For certain tax-exempt organizations, there is a new incentive for providing healthcare insurance coverage for their employees. In the recently enacted healthcare law, the Patient Protection and Affordable Care Act, a tax credit will be available to qualifying small businesses and tax-exempt employers that pay the premiums of their employees’ healthcare insurance coverage.
The law is designed to encourage employers of a small number of employees that earn low to moderate incomes to provide their employees with health care insurance benefits.
For tax years 2010 through 2013, the maximum credit for a qualifying tax-exempt employer is 25% of the employer’s premium expenses paid for its employees’ healthcare insurance coverage. In 2014, the maximum amount of such credit increases to 35% of the premiums paid.
A tax-exempt organization may qualify for the credit if it pays at least 50% of the premiums for each employee enrolled in such organization’s health insurance plan.
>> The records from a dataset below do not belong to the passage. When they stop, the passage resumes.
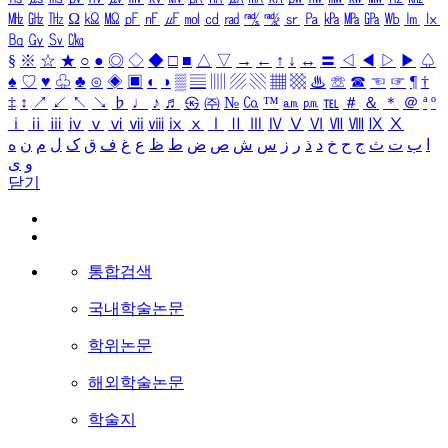
㎒
㎓
㎔
Ω
㏀
㏁
㎊
㎋
㎌
㏖
㏅
㎭
㎮
㎯
㏛
㎩
㎪
㎫
㎬
㏝
㏐
㏓
㏃
㏉
㏜
㏆
§
※
☆
★
○
●
◎
◇
◆
□
■
△
▽
→
←
↑
↓
↔
〓
◁
◀
▷
▶
♤
♠
♡
♥
♧
♣
⊙
◈
▣
◐
◑
▒
▤
▥
▨
▧
▦
▩
♨
☏
☎
☜
☞
¶
†
‡
↕
↗
↙
↖
↘
♭
♩
♪
♬
㉿
㈜
№
㏇
™
㏂
㏘
℡
＃
＆
＊
＠
ª
º
ⅰ
ⅱ
ⅲ
ⅳ
ⅴ
ⅵ
ⅶ
ⅷ
ⅸ
ⅹ
Ⅰ
Ⅱ
Ⅲ
Ⅳ
Ⅴ
Ⅵ
Ⅶ
Ⅷ
Ⅸ
Ⅹ
ا
ب
ت
ث
ج
ح
خ
د
ذ
ر
ز
س
ش
ص
ض
ط
ظ
ع
غ
ف
ق
ک
ل
م
ن
ه
و
ی
닫기
통합검색
국내학술논문
학위논문
해외학술논문
학술지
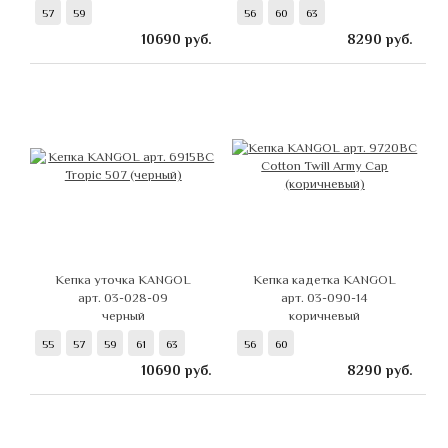
57
59
56
60
63
10690
руб.
8290
руб.
Кепка уточка KANGOL
Кепка кадетка KANGOL
арт. 03-028-09
арт. 03-090-14
черный
коричневый
55
57
59
61
63
56
60
10690
руб.
8290
руб.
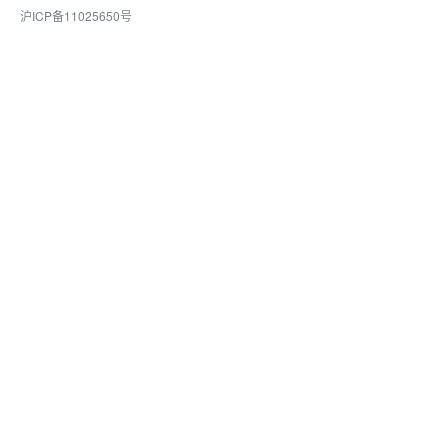
沪ICP备11025650号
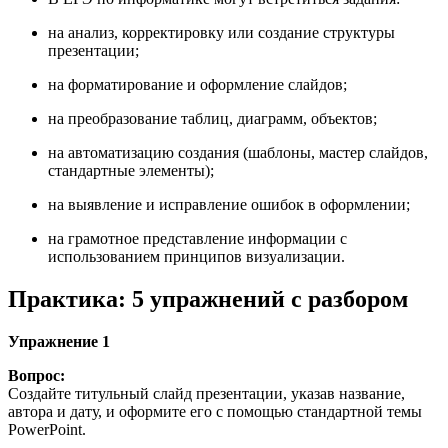
на анализ, корректировку или создание структуры
презентации;
на форматирование и оформление слайдов;
на преобразование таблиц, диаграмм, объектов;
на автоматизацию создания (шаблоны, мастер слайдов,
стандартные элементы);
на выявление и исправление ошибок в оформлении;
на грамотное представление информации с
использованием принципов визуализации.
Практика: 5 упражнений с разбором
Упражнение 1
Вопрос:
Создайте титульный слайд презентации, указав название,
автора и дату, и оформите его с помощью стандартной темы
PowerPoint.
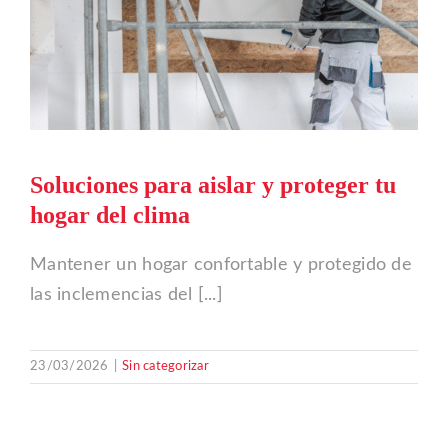
Soluciones para aislar y proteger tu
hogar del clima
Mantener un hogar confortable y protegido de
las inclemencias del [...]
23/03/2026
|
Sin categorizar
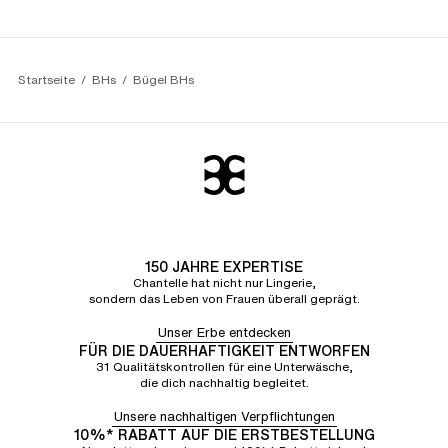
Startseite
BHs
Bügel BHs
150 JAHRE EXPERTISE
Chantelle hat nicht nur Lingerie,
sondern das Leben von Frauen überall geprägt.
Unser Erbe entdecken
FÜR DIE DAUERHAFTIGKEIT ENTWORFEN
31 Qualitätskontrollen für eine Unterwäsche,
die dich nachhaltig begleitet.
Unsere nachhaltigen Verpflichtungen
10%* RABATT AUF DIE ERSTBESTELLUNG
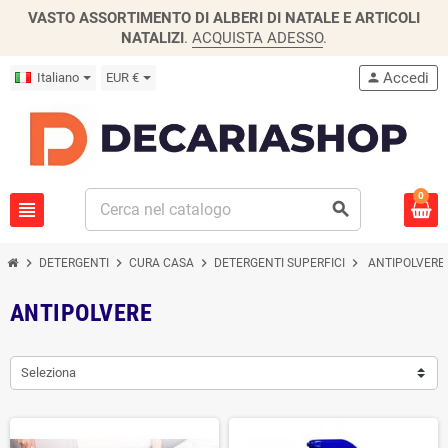
VASTO ASSORTIMENTO DI ALBERI DI NATALE E ARTICOLI
NATALIZI
.
ACQUISTA ADESSO
.
Accedi
Italiano
EUR €
person
0
view_headline
search
chevron_right
chevron_right
chevron_right
chevron_right
DETERGENTI
CURA CASA
DETERGENTI SUPERFICI
ANTIPOLVERE
ANTIPOLVERE
Seleziona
In order to be eligible for the credit, a tax-exempt employer must have fewer than 25 full-time equivalent employees for a tax year and the average annual income for such employees must be less than $50,000. For an employer of part-time employees, it may be possible to receive the credit even if the employer has more than 25 employees because the hours worked by part-time employees are aggregated for the tax year in order to determine the number of full-time equivalent employees. In order to receive the maximum possible credit under the new law, a qualified employer must have 10 or fewer employees and the average annual income of each employee must not exceed $25,000. If the number of employees exceeds 10 and the average annual income of each employee exceeds $25,000, this will reduce the amount of the credit.
It is important to note that even if a tax-exempt employer has no taxable income for a given year, it will be eligible for a refund in the amount of the credit. The IRS will provide further information regarding how the credit may be claimed.